* **Extracted data entries**:
● ● ● ●

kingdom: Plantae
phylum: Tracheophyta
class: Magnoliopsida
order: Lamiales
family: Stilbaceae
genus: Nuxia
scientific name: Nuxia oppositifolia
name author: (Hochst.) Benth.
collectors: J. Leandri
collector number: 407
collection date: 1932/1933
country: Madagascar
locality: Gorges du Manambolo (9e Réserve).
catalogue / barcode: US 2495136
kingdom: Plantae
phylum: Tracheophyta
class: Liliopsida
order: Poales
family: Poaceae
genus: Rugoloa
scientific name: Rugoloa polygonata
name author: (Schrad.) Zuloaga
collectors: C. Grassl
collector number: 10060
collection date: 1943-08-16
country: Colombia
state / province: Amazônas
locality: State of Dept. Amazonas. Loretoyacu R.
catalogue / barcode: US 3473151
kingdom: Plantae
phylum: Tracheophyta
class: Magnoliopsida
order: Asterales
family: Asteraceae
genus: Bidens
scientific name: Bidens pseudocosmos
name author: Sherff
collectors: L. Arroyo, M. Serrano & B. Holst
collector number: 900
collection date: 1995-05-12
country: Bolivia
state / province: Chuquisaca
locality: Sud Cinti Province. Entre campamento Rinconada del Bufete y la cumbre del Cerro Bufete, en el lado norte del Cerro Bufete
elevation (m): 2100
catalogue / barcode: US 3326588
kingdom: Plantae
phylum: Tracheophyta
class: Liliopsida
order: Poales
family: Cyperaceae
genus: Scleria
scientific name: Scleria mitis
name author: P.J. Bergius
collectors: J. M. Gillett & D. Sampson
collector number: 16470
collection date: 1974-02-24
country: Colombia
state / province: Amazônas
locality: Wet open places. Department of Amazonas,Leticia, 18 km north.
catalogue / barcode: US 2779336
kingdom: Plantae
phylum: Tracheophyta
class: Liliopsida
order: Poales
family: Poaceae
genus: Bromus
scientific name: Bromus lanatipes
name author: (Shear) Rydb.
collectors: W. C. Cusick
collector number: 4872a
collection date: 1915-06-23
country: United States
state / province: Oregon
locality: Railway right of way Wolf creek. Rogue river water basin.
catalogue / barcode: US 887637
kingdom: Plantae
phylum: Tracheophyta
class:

● ● ● ●

* **EXERCISE AIM**:
Please transcribe all of the rows above line by line, keeping every character unchanged.

* **FINAL RESULT**:
kingdom: Plantae
phylum: Tracheophyta
class: Magnoliopsida
order: Lamiales
family: Stilbaceae
genus: Nuxia
scientific name: Nuxia oppositifolia
name author: (Hochst.) Benth.
collectors: J. Leandri
collector number: 407
collection date: 1932/1933
country: Madagascar
locality: Gorges du Manambolo (9e Réserve).
catalogue / barcode: US 2495136
kingdom: Plantae
phylum: Tracheophyta
class: Liliopsida
order: Poales
family: Poaceae
genus: Rugoloa
scientific name: Rugoloa polygonata
name author: (Schrad.) Zuloaga
collectors: C. Grassl
collector number: 10060
collection date: 1943-08-16
country: Colombia
state / province: Amazônas
locality: State of Dept. Amazonas. Loretoyacu R.
catalogue / barcode: US 3473151
kingdom: Plantae
phylum: Tracheophyta
class: Magnoliopsida
order: Asterales
family: Asteraceae
genus: Bidens
scientific name: Bidens pseudocosmos
name author: Sherff
collectors: L. Arroyo, M. Serrano & B. Holst
collector number: 900
collection date: 1995-05-12
country: Bolivia
state / province: Chuquisaca
locality: Sud Cinti Province. Entre campamento Rinconada del Bufete y la cumbre del Cerro Bufete, en el lado norte del Cerro Bufete
elevation (m): 2100
catalogue / barcode: US 3326588
kingdom: Plantae
phylum: Tracheophyta
class: Liliopsida
order: Poales
family: Cyperaceae
genus: Scleria
scientific name: Scleria mitis
name author: P.J. Bergius
collectors: J. M. Gillett & D. Sampson
collector number: 16470
collection date: 1974-02-24
country: Colombia
state / province: Amazônas
locality: Wet open places. Department of Amazonas,Leticia, 18 km north.
catalogue / barcode: US 2779336
kingdom: Plantae
phylum: Tracheophyta
class: Liliopsida
order: Poales
family: Poaceae
genus: Bromus
scientific name: Bromus lanatipes
name author: (Shear) Rydb.
collectors: W. C. Cusick
collector number: 4872a
collection date: 1915-06-23
country: United States
state / province: Oregon
locality: Railway right of way Wolf creek. Rogue river water basin.
catalogue / barcode: US 887637
kingdom: Plantae
phylum: Tracheophyta
class:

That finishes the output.